In truth, I know little more than how to restart a computer or connect the output to the input lines, but nonetheless, for forty-five seconds to a minute (however long it takes me to show that the removal of a shortcut on the desktop doesn’t mean the program’s deleted) I get to appear as a technological wizard.
And the power is intoxicating.
But at the rate technology is increasing, I wonder if I, too, will one day stumble across some technology when older (I’m already the ripe age of 23) and be confounded by it. Even now, Twitter moves too fast for me, Instagram is full of pictures I don’t take, and Tumblr…all I know about it is that typos are permissible in the title of a billion dollar company.

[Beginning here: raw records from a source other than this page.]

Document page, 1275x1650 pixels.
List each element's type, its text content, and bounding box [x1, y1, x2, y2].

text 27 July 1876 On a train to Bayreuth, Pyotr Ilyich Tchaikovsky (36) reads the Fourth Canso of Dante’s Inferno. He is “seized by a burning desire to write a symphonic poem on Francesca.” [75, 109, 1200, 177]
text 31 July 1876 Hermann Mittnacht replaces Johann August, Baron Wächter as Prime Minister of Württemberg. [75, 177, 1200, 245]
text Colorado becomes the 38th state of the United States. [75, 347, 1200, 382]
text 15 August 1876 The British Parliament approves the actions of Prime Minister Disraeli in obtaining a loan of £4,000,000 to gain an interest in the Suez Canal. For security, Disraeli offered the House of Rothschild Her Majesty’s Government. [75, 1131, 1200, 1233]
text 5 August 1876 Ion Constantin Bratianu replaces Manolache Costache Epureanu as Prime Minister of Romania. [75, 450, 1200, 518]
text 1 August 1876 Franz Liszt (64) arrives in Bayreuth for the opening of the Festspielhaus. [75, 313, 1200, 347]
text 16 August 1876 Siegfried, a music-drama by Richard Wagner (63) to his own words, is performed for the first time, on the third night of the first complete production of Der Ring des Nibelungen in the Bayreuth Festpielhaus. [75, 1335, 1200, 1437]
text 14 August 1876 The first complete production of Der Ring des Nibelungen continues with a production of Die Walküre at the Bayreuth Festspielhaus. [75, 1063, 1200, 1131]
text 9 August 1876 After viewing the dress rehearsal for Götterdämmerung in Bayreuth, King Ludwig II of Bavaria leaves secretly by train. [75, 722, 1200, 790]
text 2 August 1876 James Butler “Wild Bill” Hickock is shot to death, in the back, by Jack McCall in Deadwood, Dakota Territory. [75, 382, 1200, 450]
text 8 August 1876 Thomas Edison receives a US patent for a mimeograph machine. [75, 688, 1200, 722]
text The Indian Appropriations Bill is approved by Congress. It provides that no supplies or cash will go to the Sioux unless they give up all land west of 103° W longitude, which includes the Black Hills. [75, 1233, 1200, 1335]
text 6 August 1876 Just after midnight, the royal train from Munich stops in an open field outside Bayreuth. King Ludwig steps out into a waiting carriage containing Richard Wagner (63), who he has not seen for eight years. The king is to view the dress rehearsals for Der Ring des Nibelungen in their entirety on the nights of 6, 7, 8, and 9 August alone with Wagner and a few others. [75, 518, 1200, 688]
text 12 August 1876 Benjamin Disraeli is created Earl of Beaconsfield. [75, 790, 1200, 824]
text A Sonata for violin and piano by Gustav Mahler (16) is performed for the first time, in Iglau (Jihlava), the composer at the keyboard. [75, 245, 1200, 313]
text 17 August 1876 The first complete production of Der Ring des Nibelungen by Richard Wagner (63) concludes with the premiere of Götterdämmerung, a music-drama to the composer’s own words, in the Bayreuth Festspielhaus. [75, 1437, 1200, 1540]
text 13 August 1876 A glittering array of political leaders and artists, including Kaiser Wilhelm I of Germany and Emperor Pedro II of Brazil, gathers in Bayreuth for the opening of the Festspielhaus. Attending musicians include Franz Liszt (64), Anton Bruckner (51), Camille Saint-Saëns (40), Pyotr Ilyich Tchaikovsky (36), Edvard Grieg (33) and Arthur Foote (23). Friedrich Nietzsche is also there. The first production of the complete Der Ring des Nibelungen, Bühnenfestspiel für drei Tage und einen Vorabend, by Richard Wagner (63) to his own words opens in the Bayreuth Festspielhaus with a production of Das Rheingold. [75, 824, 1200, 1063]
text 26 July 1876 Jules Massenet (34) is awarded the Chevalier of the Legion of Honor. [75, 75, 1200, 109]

Still, I consider myself up to date and capable on most technological projects. However, if you asked me to diagnose a car, or cook a meal without using the microwave, or unscrew a screw (actually I know that one—righty tighty, lefty loosey) I would have to ask one of the older adults, three paragraphs earlier, I playfully jabbed.
Technology, like anything else, though, is just another facet of knowledge. However, because it has become so ingrained in our lives, it is one area that ignorance of it, creates an exclusion from social interaction. Whereas I could go through my life these days without knowing how to drive yet still having friends, I would struggle to do the same if I didn’t know how to use the internet.
Now, I’m not saying everyone needs to go out there and become jedi masters of the computer, but I am saying that it would be useful to teach yourself how to use the search bar in your email. For once you understand the general interface of computer programs, it essentially applies to all others.
Like anything, it begins with trial and error. And frustration. Lots of frustration. But once you can admit that you’re unsure about your actions, you’ll find that most everything on computers—web browsers, scanners, how to make a youtube video go fullscreen—are really quite intuitive.
And seriously, if you don’t know something, just type it into Google. I almost guarantee that someone has asked your question before. And, for reasons I don’t understand, some other random schmuck has answered it.